After being prescribed Adderall IR yesterday and subsequently taking a rather high dose in order to understand my brain chemistry and the effects on the weekend, I’ve been up and then down on one prolonged ride. In seeking more information, I’ve read countless stories of people with ADD who say how they’ve been on Ritalin or Adderall since they were very young… 6, 7, 8… and I think to myself, wow, that could be me. And although I have a sinking feeling that I might have made permanent honor roll with the help of the medicine, I’m so glad that I had the opportunity to be a little lost… to appreciate exactly why I’ve chosen to alter my brain chemistry now as an adult, instead of not knowing who I am sans medication as a child.

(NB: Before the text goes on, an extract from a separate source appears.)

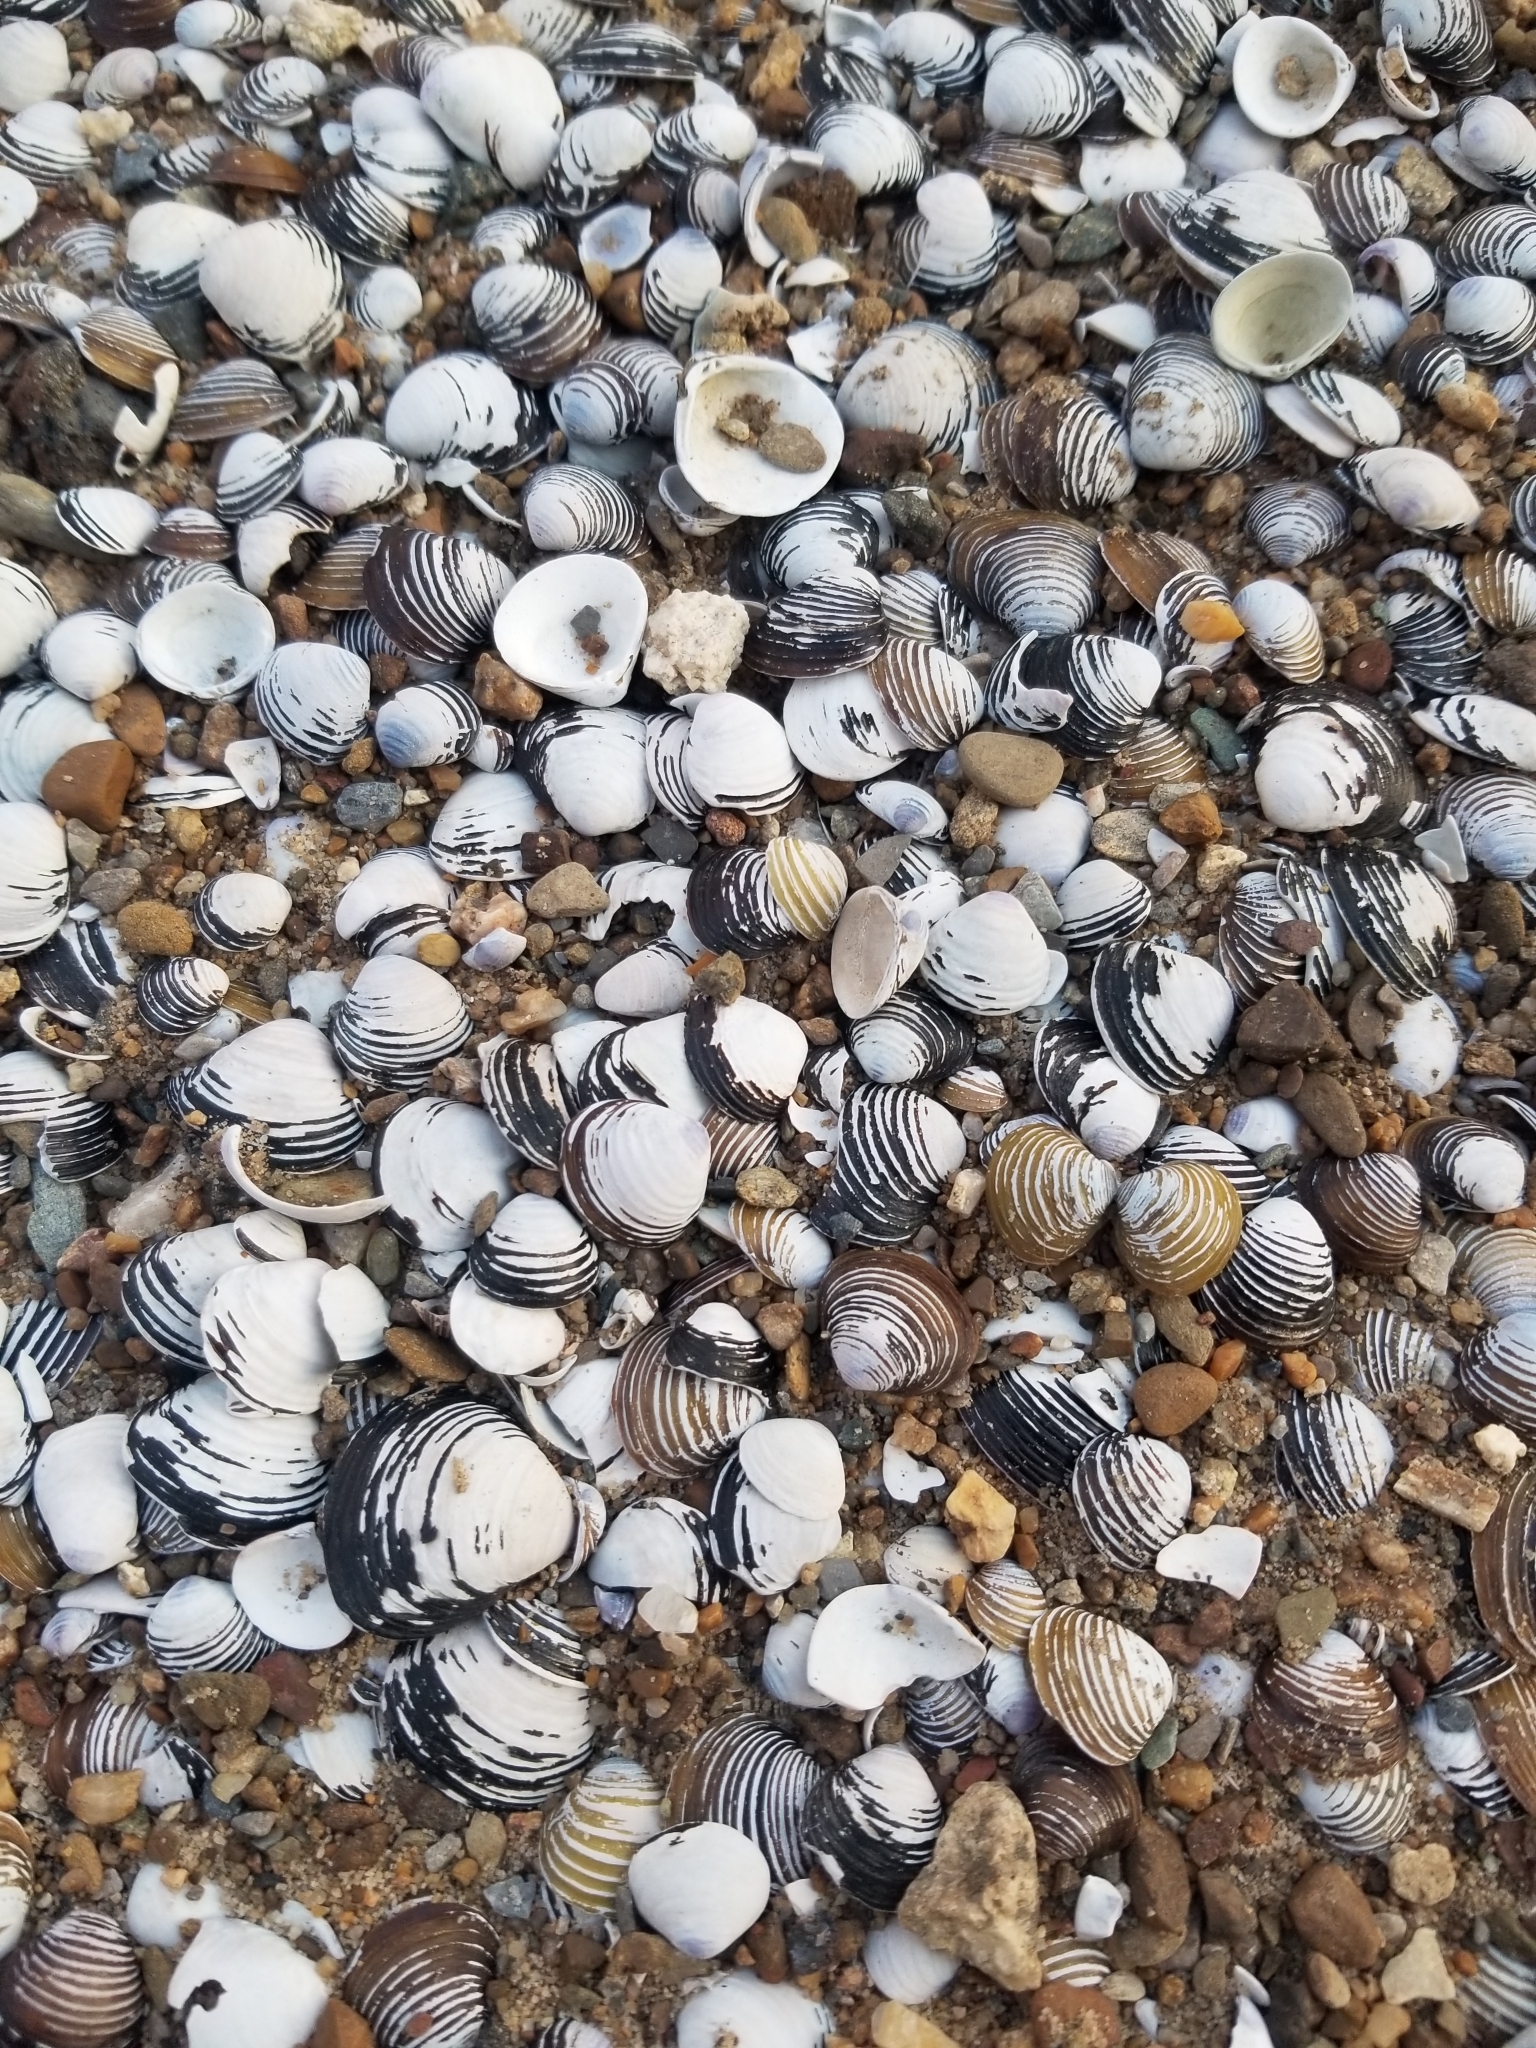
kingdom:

I don’t know how I have no recollection of the days… months(?) when I was on Ritalin as a kid. I was in 5th grade… I do recall the black and yellow pill, and how the nurse would open it up and put it in apple sauce for me to eat in the middle of the day. I liked the apple sauce, though the medicine texture was gross. I have no memory whatsoever of a chance in my ability to focus on the drug. Which is strange given how sensitive I am to meds, and the clear change I felt about 10 minutes after taking just 10mg of Adderall this morning. It  must have done something to me back then as well, but for whatever reason it didn’t turn me into an all star student, and I ended up stopping because it wasn’t helping… or maybe the dosage was never high enough, or I didn’t take it on a regular basis… I don’t recall.

But who would I be today had it worked? Who would I be if in 5th grade some pill worked like magic in saving me from my distractions and daydreaming? Maybe I would have ended up excelling in math and science, spent less time in art, instead dreaming of becoming a doctor or engineer… I’d have vivid memories of my life, as opposed to a film missing so many scenes.

And I’d also… never know who I am as an individual apart from the drugs. It’s sad that there are a lot of kids… and adults out there who had their parents keep them on the meds through the years. I’m excited to move on to this new phase of my life which will be medicated, just to see the person I become. I’m still very grateful to have had the chance to be the person that I’ve been… despite how messed up she is when she’s on her own.